Well, you already know what’s coming, it depends. Transferring to a new law school can definitely have its perks. It could mean access to a broader network, which could then mean access to better jobs, better pay and less student loan debt. I mean isn’t that what we all want? However, as tempting as these perks may seem, you should definitely consider the downside to this big decision. Transferring could pose risks such as: paying a higher tuition cost, re-taking 1L courses or missing out on law school extracurriculars such as: law review, moot court or mock trial. Therefore, if you really hate your law school, consider the below factors before transferring.
1. Assess Why You Really Hate your Law School
Before pursuing the transfer process, take a moment to assess why you really hate your law school. Write these reasons down and reflect on whether transferring can truly take these issues away. If you’re a 1L, there are a million reasons why you may feel that your law school isn’t a perfect fit. Everything from the students to the professors to the overall environment can be extremely overwhelming. However, these issues may stem from your transition into a brand new environment versus the law school just being a bad choice. Therefore, if you make the rash decision to transfer before you’ve really gotten a chance to give your current school a solid shot, you may run into the same issues as a new student at your new school and possibly feel the angst of transferring again. Transferring is a major feat, and it will be a waste of time and resources to relocate and face the same issues.
As you write down the reasons why you hate your school, also write down whether you can personally make an adjustment to improve these issues or seek guidance from a mentor regarding how you can make it better. If after completing this exercise you are still unable to come to a solution or if your law school is truly an unhealthy environment, then transferring may be a good option for you.
2. Do You Have Good First Semester Grades?
The next and possibly the most important factor you should consider are your grades. If your first semester grades are excellent or at a minimum above average, then transferring may be a great option! Your first semester grades are truly the first opportunity that you get to possibly change the course of your law school experience. Unfortunately, there are brilliant students who may have received a low LSAT score and as a result ended up at a lower ranked school. Students who aren’t good at standardized testing have the opportunity to prove their skills by receiving excellent scores on a law school exam. If you fall into this category, transferring is a great opportunity to get your foot in the door at a higher ranked school.
If you’re already attending a high ranked school, transferring may still be a good option for you. Students at tier 1 schools use their first semester grades to rank up and transition into Ivy League schools. If you fall into this category, transferring can be beneficial, especially if you desire to work in BigLaw. However, please be aware that by transferring you may miss the chance to join law review, moot court or mock trial, as most schools would have already selected their teams in the prior semester. These extracurriculars are crucial in developing skills that could serve you well as an attorney. Additionally, participation is a great way to broaden your network and improve your chances of securing a job offer. So, if you’re currently at a good school, seriously consider the opportunities you may miss out on by transferring.
3. Are You Committed to a Specific Job Market?
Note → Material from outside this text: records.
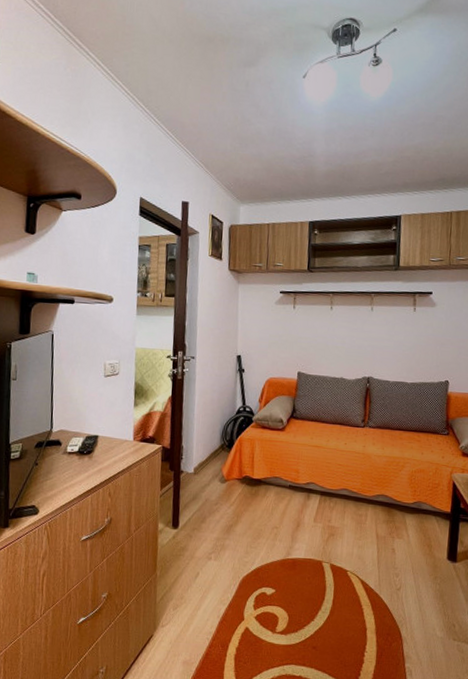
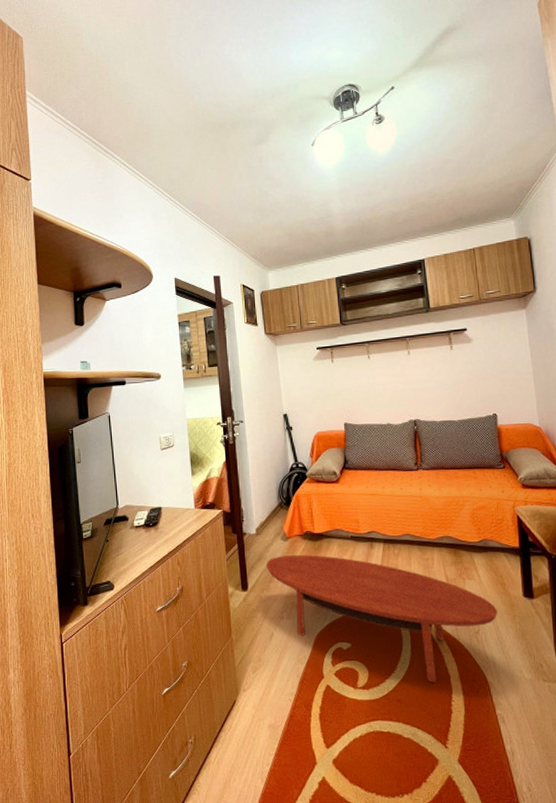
coffee table: none [200,497,422,633] -> present [266,555,498,682]

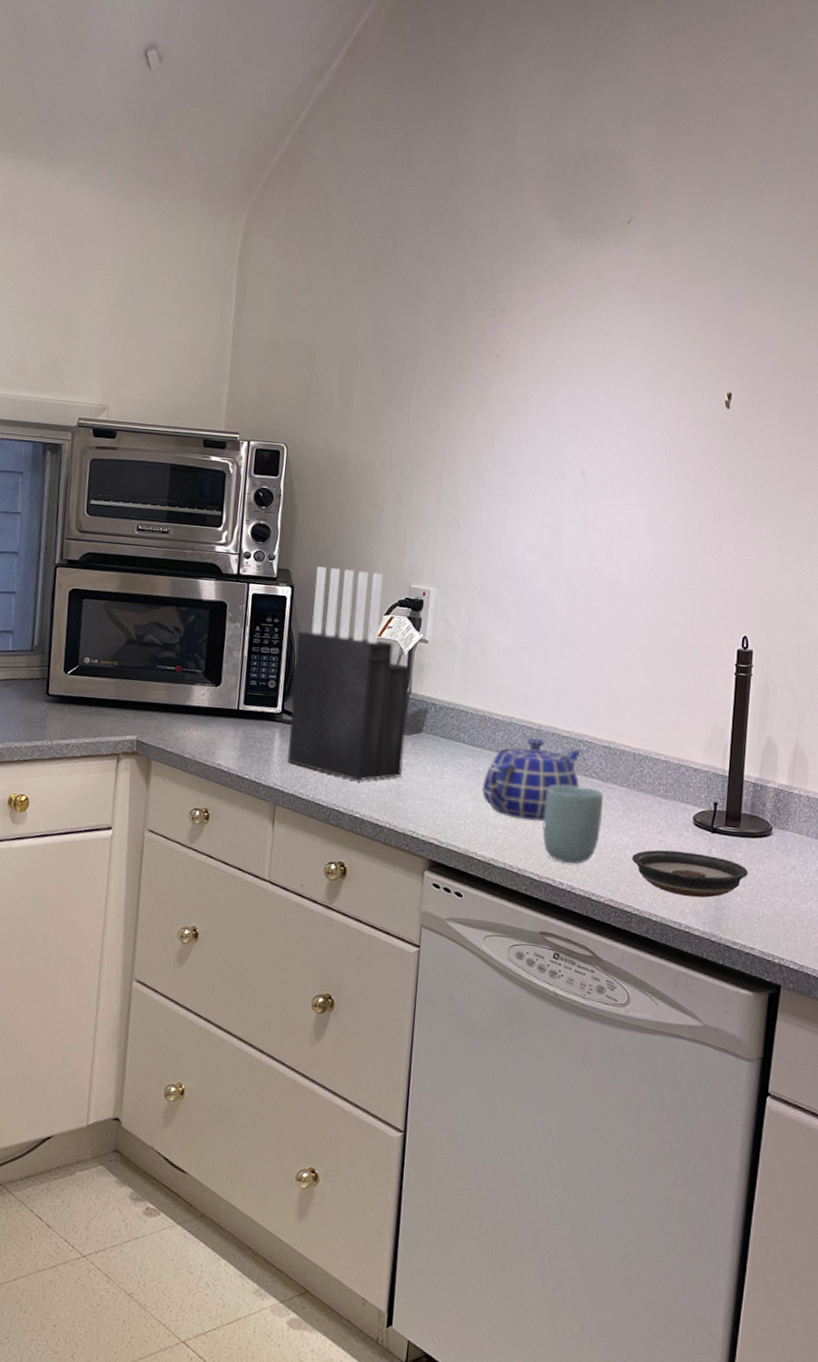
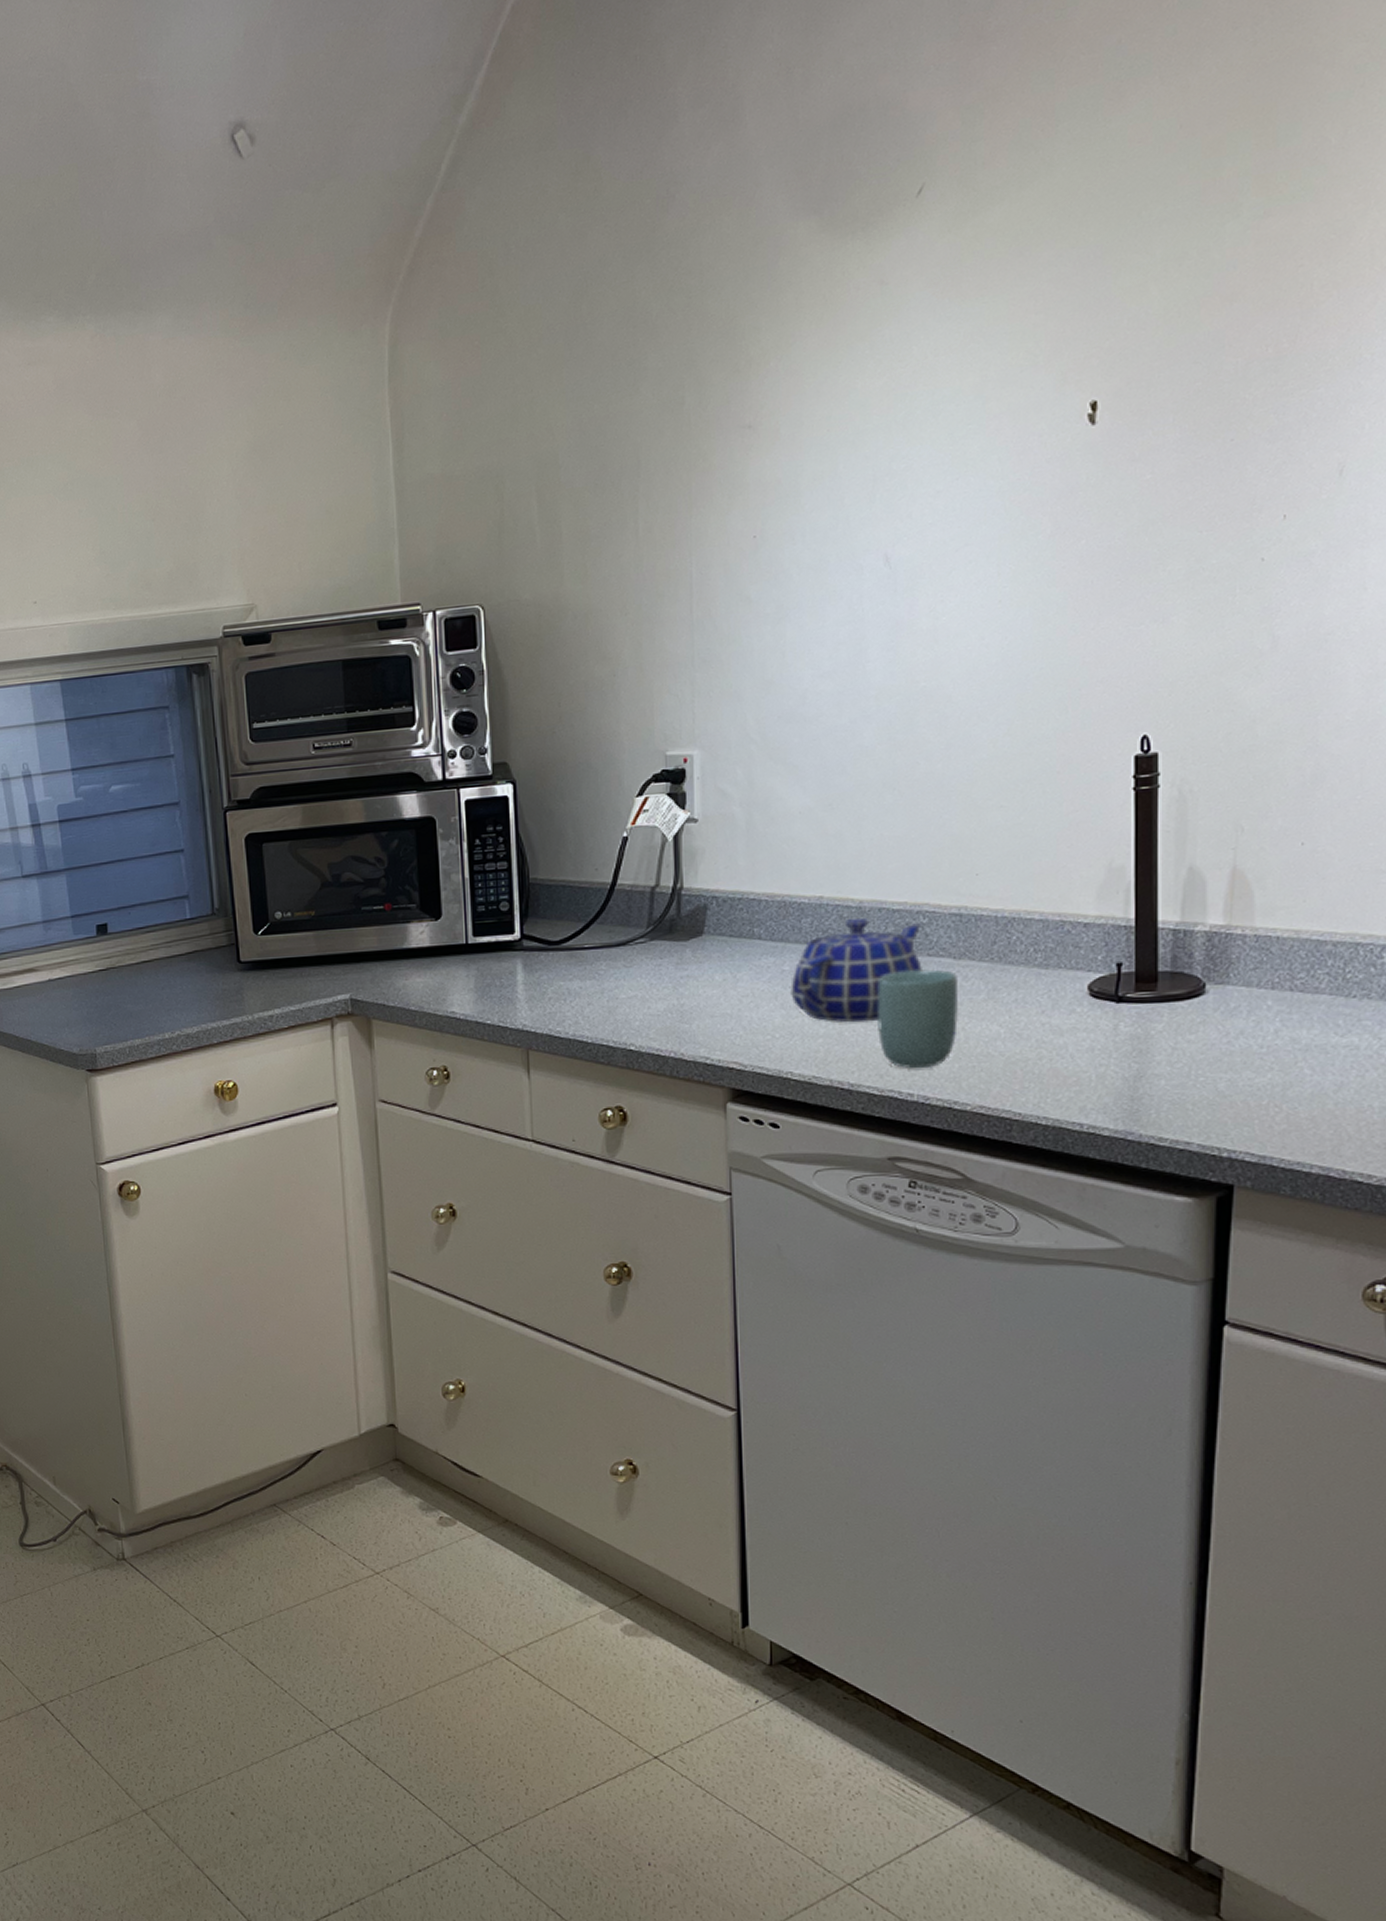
knife block: present [287,566,411,781] -> none [526,744,684,1007]
saucer: present [632,849,749,898] -> none [1005,1032,1175,1089]

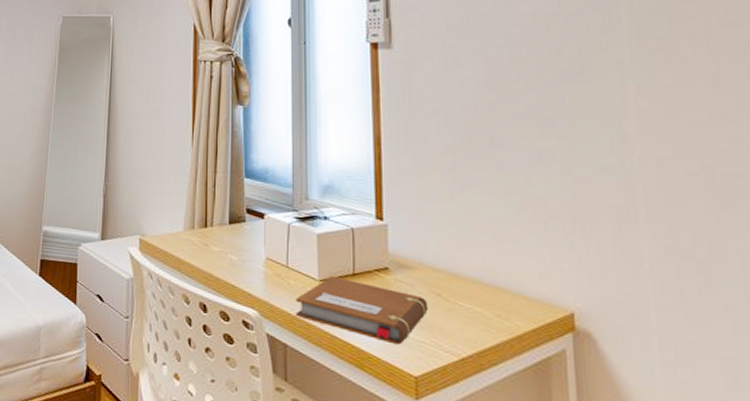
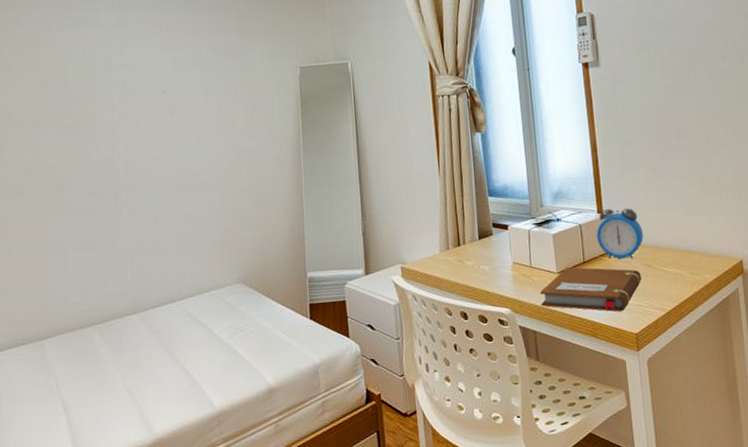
alarm clock: none [372,214,434,281] -> present [596,208,644,258]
If you’re committed to a specific job market, then transferring may be a good option if you have strong grades and if your current school has limited reach to access the job market you would like to work in after graduation. Breaking into the legal job market is a difficult hurdle and sometimes just having a certain school on your resume can help to improve your chances. However, I truly believe that developing a strong network in the job market of your interest can help to increase your chances. I recommend really weighing the burdens and benefits of the transfer process before making this decision solely based on your job market of choice.
4. Can You Handle Increased Tuition?
Finally, another factor to consider, is whether you have the financial capacity to handle increased tuition costs. Unfortunately, transfer students are sometimes exempt from scholarship opportunities, which means, you may be required to pay the full sticker tuition cost. If you’re on a scholarship at your current law school, you should especially take this factor into consideration. Even if you have good grades, it may not necessarily be worth it to transfer and risk increasing your debt. Now, if you’re able to handle this cost, then transferring could still be a good option for you. However, truly consider the other risks of transferring and determine whether this option is worth it.
If you make the decision to transfer, I wish you all the best!